**** Excerpted text ****

Skip to main content

CMP Registry API — Dev Guide

Last updated: 2026-01-09 (Consolidated under docs/cmp)

The registry serves multi‑tenant CMP configurations, provides host classification, and ingests consent events. Admin endpoints are protected with OIDC (JWKS) and optionally accept HS256‑signed JWTs from our IDP when configured.

Note: All API routes are served under the base path /api.

Endpoints

  • GET /v1/config?site_key=...&v=live

    • Returns: { version, ui, categories, vendors, geoRules, region }
    • region is detected from headers (e.g., CF-IPCountry) and may be used by clients for UI defaults.
    • Caching: ETag weak validator + Cache-Control: public, max-age=300, stale-while-revalidate=60.
  • POST /v1/consent

    • Body: { siteKey, categories: {analytics?,marketing?,functional?}, version, region?, source }
    • Appends an event; no PII is stored.
    • Respects Global Privacy Control (GPC): if the request includes header Sec-GPC: 1, the event is tagged with gpc: true and the metric cmp_gpc_detected_total{route="consent"} increments.
  • GET /v1/classify?host=example.com

    • Returns a canonical category for a third‑party host, e.g., { host, category: 'analytics'|'advertising'|'functional'|'social'|'uncategorized', reasons: string[] }.

**** Listed entries ****

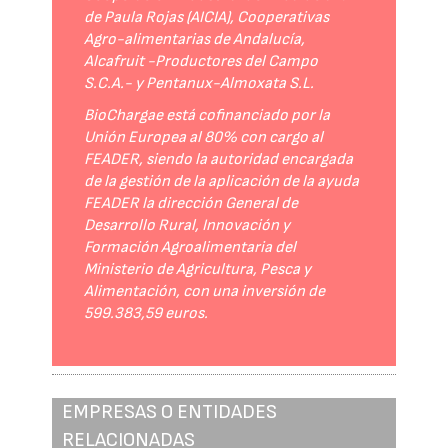
de Paula Rojas (AICIA), Cooperativas
Agro-alimentarias de Andalucía,
Alcafruit -Productores del Campo
S.C.A.- y Pentanux-Almoxata S.L.
BioChargae está cofinanciado por la
Unión Europea al 80% con cargo al
FEADER, siendo la autoridad encargada
de la gestión de la aplicación de la ayuda
FEADER la dirección General de
Desarrollo Rural, Innovación y
Formación Agroalimentaria del
Ministerio de Agricultura, Pesca y
Alimentación, con una inversión de
599.383,59 euros.
EMPRESAS O ENTIDADES
RELACIONADAS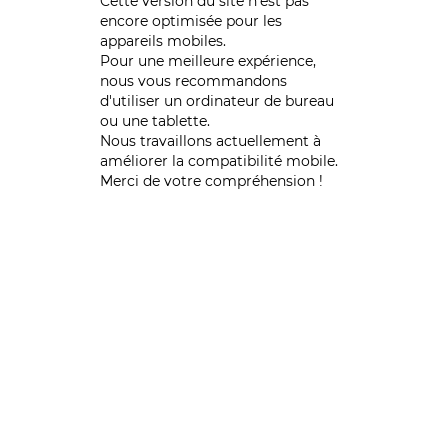
Cette version du site n’est pas
encore optimisée pour les
appareils mobiles.
Pour une meilleure expérience,
nous vous recommandons
d'utiliser un ordinateur de bureau
ou une tablette.
Nous travaillons actuellement à
améliorer la compatibilité mobile.
Merci de votre compréhension !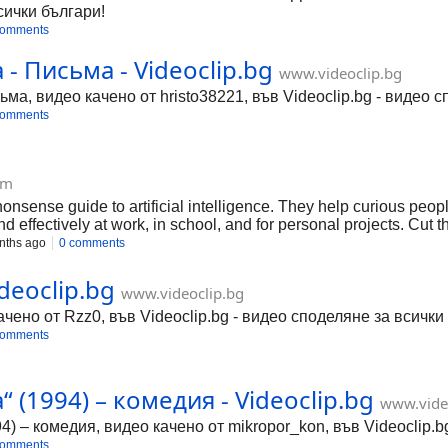
сички българи!
comments
- Письма - Videoclip.bg
www.videoclip.bg
ма, видео качено от hristo38221, във Videoclip.bg - видео с
comments
om
onsense guide to artificial intelligence. They help curious peo
 effectively at work, in school, and for personal projects. Cut th
n frameworks, and grounded evaluations so you can apply AI with
nths ago
0 comments
deoclip.bg
www.videoclip.bg
чено от Rzz0, във Videoclip.bg - видео споделяне за всички
comments
 (1994) – комедия - Videoclip.bg
www.vide
4) – комедия, видео качено от mikropor_kon, във Videoclip.b
comments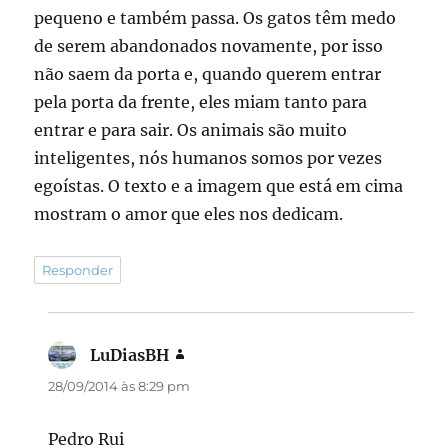
pequeno e também passa. Os gatos têm medo
de serem abandonados novamente, por isso
não saem da porta e, quando querem entrar
pela porta da frente, eles miam tanto para
entrar e para sair. Os animais são muito
inteligentes, nós humanos somos por vezes
egoístas. O texto e a imagem que está em cima
mostram o amor que eles nos dedicam.
Responder
LuDiasBH
disse:
28/09/2014 às 8:29 pm
Pedro Rui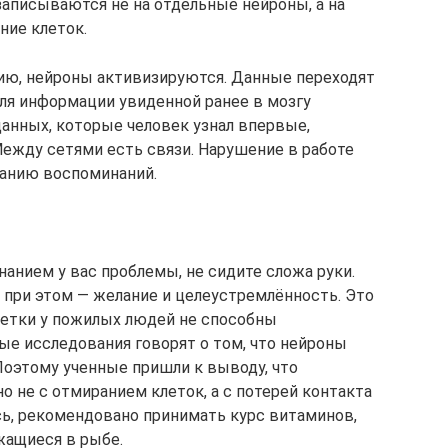
аписываются не на отдельные нейроны, а на
ние клеток.
ию, нейроны активизируются. Данные переходят
Для информации увиденной ранее в мозгу
данных, которые человек узнал впервые,
Между сетями есть связи. Нарушение в работе
ранию воспоминаний.
нанием у вас проблемы, не сидите сложа руки.
 при этом — желание и целеустремлённость. Это
летки у пожилых людей не способны
е исследования говорят о том, что нейроны
Поэтому ученные пришли к выводу, что
о не с отмиранием клеток, а с потерей контакта
сь, рекомендовано принимать курс витаминов,
жащиеся в рыбе.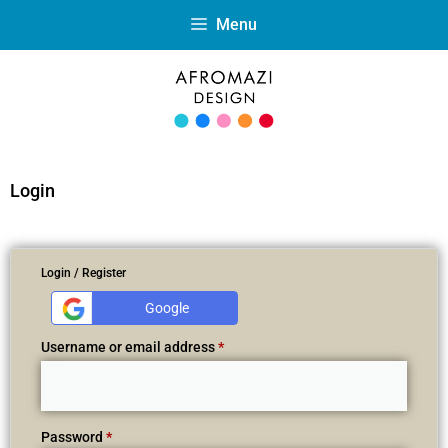
Menu
Login
Login / Register
Google
Username or email address
*
Password
*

****

**Your tasks**.
• a. Which fields does the config endpoint return, according to the registry API guide?
• b. Could you extract, word for word, the part of the registry API guide that opens with the words containing "Last updated: 2026-01-09" and closes with "for UI defaults."?

**Task solutions**.
• a. version, ui, categories, vendors, geoRules, region

• b.
Last updated: 2026-01-09 (Consolidated under docs/cmp)

The registry serves multi‑tenant CMP configurations, provides host classification, and ingests consent events. Admin endpoints are protected with OIDC (JWKS) and optionally accept HS256‑signed JWTs from our IDP when configured.

Note: All API routes are served under the base path /api.

Endpoints

  • GET /v1/config?site_key=...&v=live

    • Returns: { version, ui, categories, vendors, geoRules, region }
    • region is detected from headers (e.g., CF-IPCountry) and may be used by clients for UI defaults.